Collected data entries:
-*-
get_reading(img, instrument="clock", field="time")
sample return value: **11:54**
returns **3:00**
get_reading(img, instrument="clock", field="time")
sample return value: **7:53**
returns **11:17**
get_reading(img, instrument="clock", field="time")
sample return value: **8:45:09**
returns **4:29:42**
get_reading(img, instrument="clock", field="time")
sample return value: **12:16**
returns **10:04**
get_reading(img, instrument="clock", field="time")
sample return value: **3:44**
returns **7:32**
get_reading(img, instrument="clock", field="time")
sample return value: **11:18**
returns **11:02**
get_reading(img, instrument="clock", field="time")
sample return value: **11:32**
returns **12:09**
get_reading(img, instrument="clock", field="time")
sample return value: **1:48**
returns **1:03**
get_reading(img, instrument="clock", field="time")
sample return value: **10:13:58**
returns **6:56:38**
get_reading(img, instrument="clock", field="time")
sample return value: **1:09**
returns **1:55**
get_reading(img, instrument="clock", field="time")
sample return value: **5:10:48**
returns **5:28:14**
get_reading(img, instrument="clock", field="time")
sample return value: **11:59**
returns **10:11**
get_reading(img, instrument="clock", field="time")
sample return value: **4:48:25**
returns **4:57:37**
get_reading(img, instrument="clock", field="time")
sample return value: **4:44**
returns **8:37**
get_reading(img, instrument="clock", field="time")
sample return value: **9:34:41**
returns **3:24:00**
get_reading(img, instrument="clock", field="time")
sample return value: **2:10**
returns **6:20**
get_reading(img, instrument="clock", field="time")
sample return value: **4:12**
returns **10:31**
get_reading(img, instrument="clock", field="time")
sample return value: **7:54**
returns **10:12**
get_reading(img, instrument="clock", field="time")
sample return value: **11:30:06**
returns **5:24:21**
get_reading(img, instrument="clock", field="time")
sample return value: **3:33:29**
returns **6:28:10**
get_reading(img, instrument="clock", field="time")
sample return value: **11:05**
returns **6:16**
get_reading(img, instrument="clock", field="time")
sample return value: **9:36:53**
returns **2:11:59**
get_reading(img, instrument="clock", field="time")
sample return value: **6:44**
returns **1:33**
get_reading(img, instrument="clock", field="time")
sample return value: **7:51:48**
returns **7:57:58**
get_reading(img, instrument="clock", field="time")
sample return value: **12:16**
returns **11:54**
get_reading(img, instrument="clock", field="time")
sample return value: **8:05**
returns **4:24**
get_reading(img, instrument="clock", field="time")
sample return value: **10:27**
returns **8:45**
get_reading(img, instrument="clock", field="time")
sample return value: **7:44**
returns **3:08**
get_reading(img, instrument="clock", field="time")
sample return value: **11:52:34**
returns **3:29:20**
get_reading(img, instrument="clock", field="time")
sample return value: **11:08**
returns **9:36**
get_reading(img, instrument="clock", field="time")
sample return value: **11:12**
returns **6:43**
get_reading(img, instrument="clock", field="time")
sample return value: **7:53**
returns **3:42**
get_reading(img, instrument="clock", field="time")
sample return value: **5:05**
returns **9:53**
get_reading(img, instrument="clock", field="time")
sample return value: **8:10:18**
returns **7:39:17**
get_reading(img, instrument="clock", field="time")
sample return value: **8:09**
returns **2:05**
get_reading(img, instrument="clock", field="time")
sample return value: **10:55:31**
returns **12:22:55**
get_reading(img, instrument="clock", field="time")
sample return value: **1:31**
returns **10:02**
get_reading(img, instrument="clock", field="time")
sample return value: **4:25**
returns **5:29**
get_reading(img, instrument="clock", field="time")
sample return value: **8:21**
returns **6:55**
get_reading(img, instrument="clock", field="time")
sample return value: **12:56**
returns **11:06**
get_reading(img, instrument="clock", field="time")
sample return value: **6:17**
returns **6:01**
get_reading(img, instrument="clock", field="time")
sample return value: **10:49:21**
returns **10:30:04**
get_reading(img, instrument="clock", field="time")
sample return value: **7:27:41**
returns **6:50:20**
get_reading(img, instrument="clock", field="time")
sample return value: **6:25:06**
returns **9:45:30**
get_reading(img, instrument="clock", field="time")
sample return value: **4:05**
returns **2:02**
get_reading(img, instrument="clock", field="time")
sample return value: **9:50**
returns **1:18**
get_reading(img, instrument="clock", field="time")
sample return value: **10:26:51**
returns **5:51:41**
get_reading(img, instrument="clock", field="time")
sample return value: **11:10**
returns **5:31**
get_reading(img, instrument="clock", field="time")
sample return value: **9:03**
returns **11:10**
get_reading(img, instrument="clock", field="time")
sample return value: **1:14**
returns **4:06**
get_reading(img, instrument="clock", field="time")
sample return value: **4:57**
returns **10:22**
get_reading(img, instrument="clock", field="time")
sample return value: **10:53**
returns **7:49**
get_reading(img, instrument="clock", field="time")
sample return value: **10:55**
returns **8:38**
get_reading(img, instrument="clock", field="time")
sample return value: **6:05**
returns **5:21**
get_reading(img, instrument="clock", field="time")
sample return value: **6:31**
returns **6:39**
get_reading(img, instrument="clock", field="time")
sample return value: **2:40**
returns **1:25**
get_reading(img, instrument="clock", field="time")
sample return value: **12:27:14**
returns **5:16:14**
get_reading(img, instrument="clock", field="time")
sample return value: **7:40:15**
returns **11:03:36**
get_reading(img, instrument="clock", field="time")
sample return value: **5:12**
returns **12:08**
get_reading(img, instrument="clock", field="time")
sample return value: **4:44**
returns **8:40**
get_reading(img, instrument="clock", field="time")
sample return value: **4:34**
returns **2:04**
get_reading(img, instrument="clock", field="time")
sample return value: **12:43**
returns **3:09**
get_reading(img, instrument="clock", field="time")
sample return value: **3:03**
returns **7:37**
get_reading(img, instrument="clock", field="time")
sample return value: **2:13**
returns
-*-
#### [Short problem]
Switch "sample return value" to "expected output" in the records from the start up to and including the line with "returns **10:04**". Return only those lines, otherwise unchanged.

#### [Solution to this task]
get_reading(img, instrument="clock", field="time")
expected output: **11:54**
returns **3:00**
get_reading(img, instrument="clock", field="time")
expected output: **7:53**
returns **11:17**
get_reading(img, instrument="clock", field="time")
expected output: **8:45:09**
returns **4:29:42**
get_reading(img, instrument="clock", field="time")
expected output: **12:16**
returns **10:04**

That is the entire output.